A federal program called Healthy People 2010 aims at bringing down the smoking rate to 12%.
"Meanwhile, smoking remains the most preventable cause of premature death in the United States today, killing some 400,000 people annually, " Mr. Pechacek said.
According to the report, smoking rate is highest among American Indians and Alaskan Natives at 32%, and then come the non-Hispanic whites at 21.9% and non-Hispanic blacks at 21.5%. The smoking rate is 13.3% in Asians and 16.2% in Hispanics.

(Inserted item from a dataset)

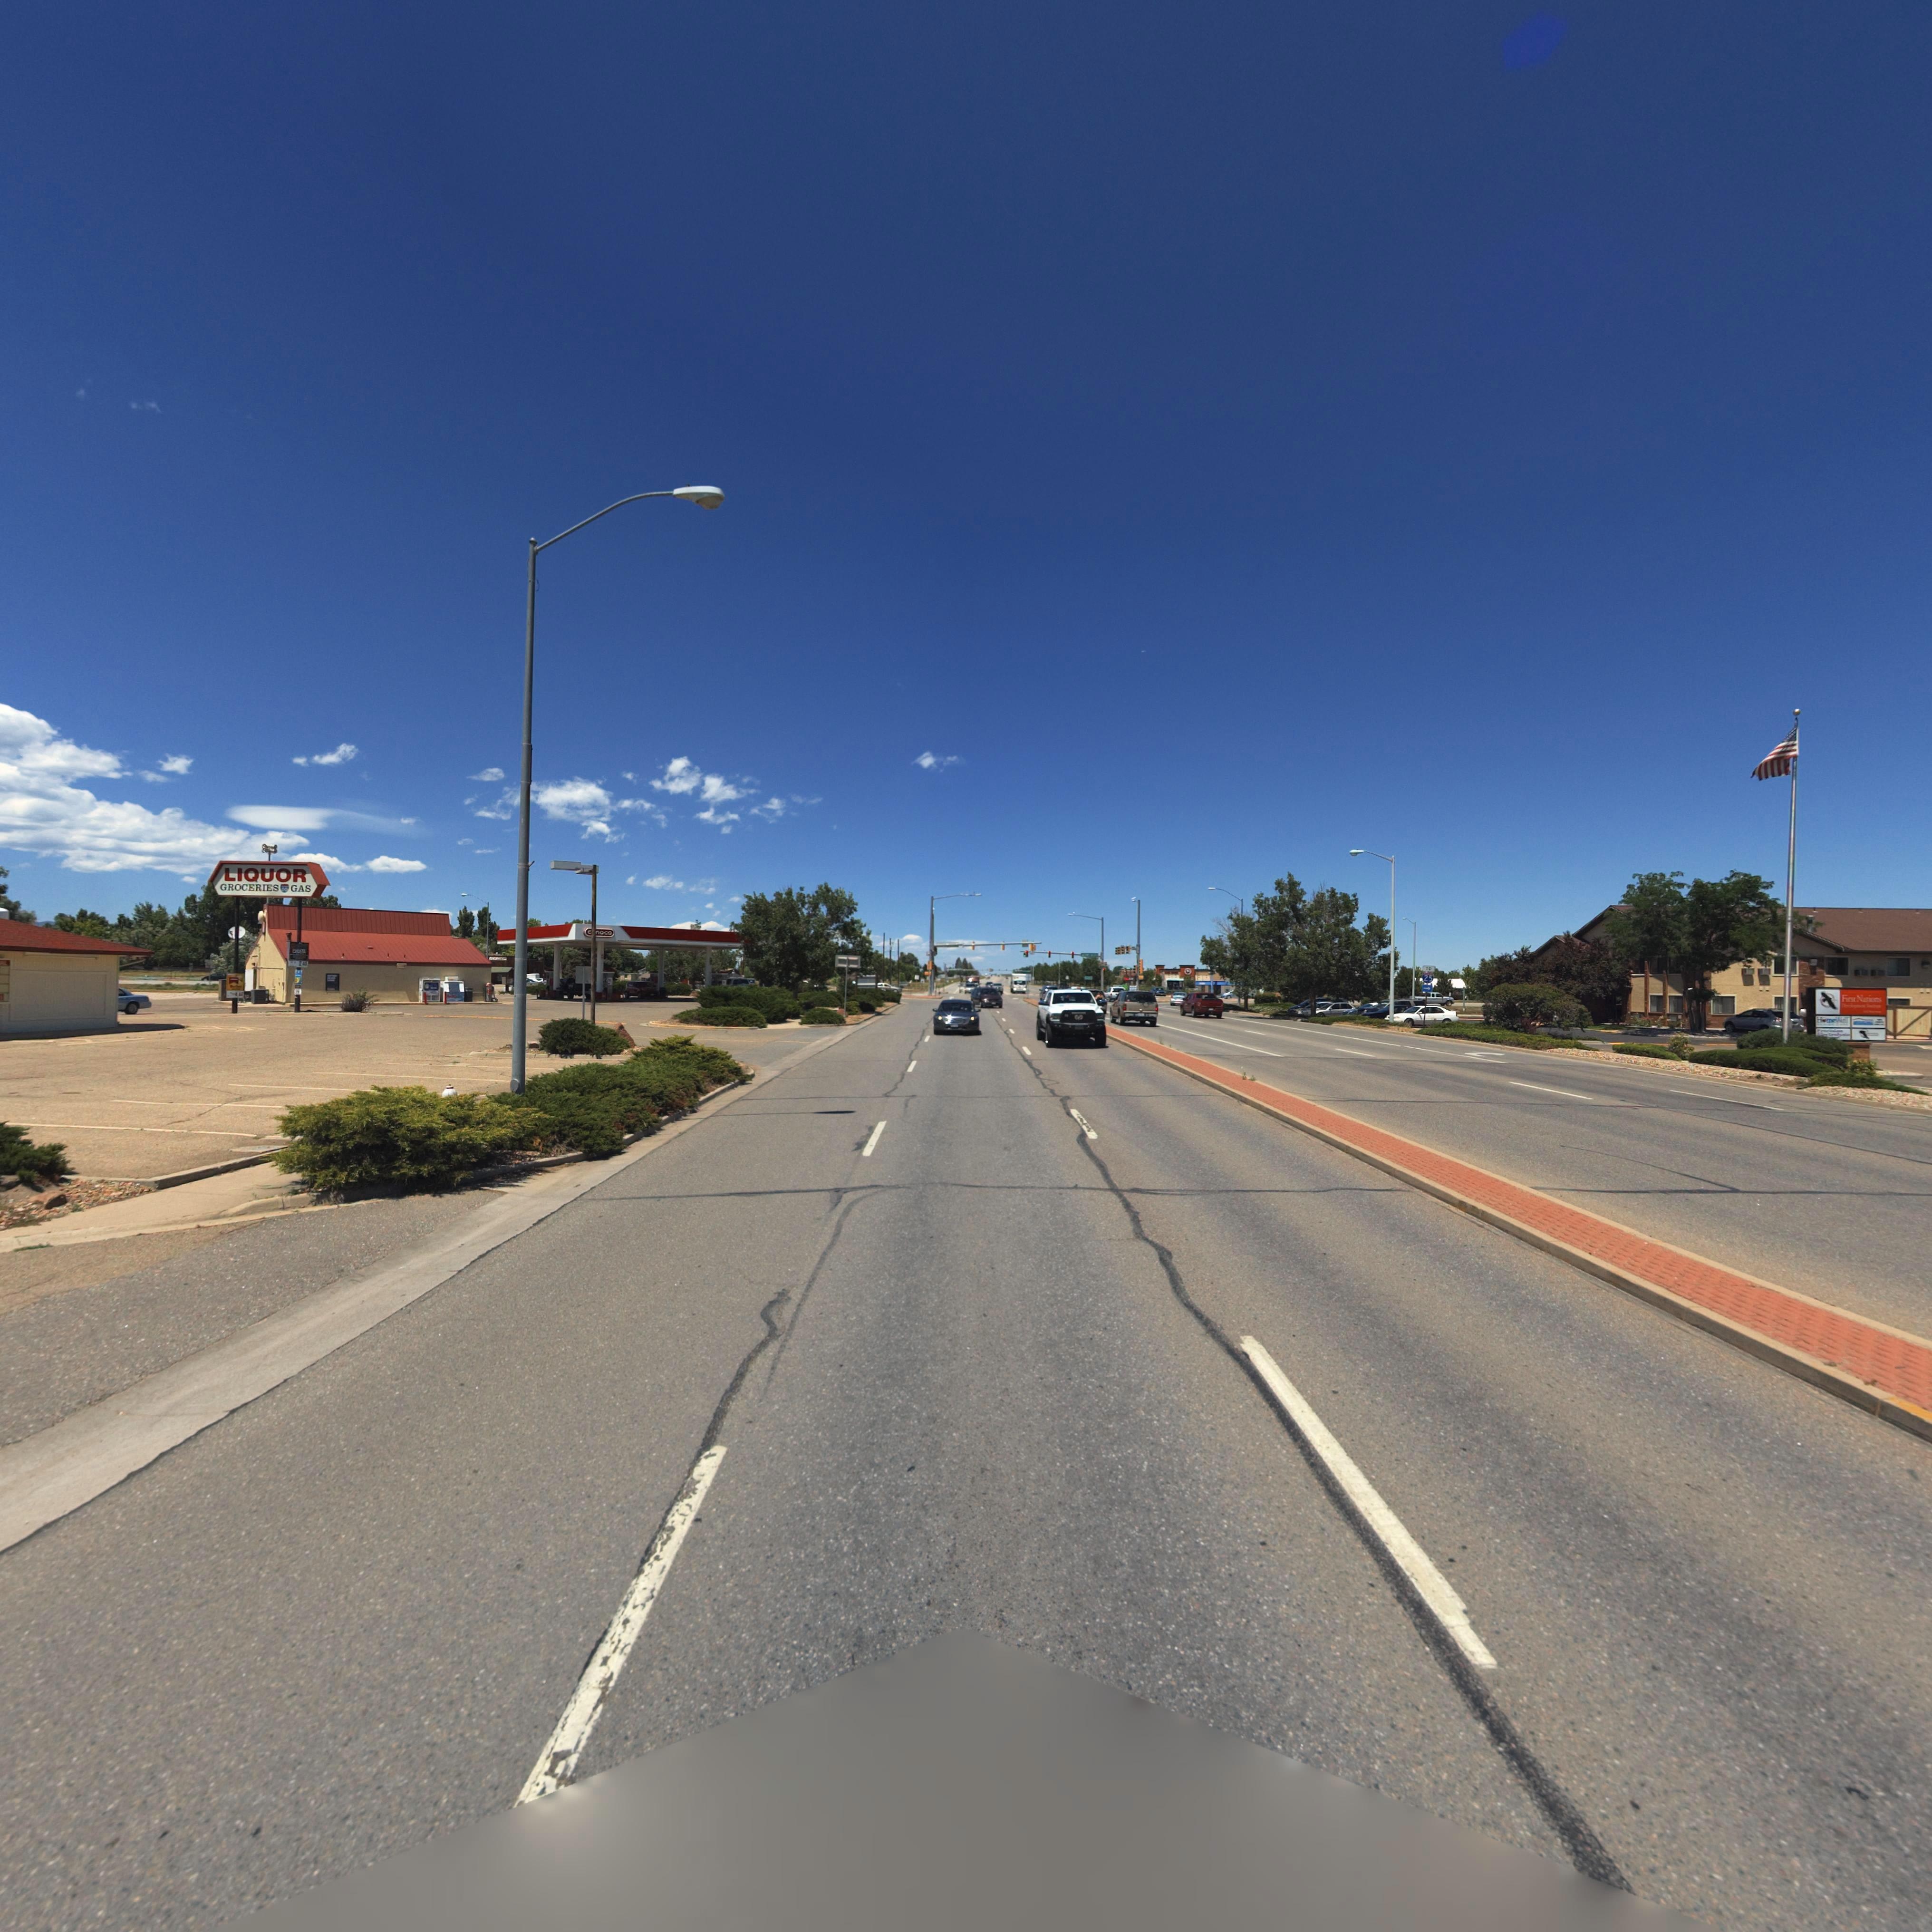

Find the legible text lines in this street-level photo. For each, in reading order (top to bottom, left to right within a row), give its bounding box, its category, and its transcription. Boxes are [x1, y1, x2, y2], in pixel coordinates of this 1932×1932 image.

"Between late 1997 and 2003, cigarette prices doubled, which contributed to continued dips in smoking prevalence. But since 2003, prices have gone up very slowly; only by about 10 percent over the past couple of years," Mr. Pechacek said.
" However, tobacco industry advertising and promotional expenses, primarily aimed at providing rebates and discounted prices, more than doubled from $6.7 billion in 1998 to $15.1 billion in 2003," according to the report in MMWR.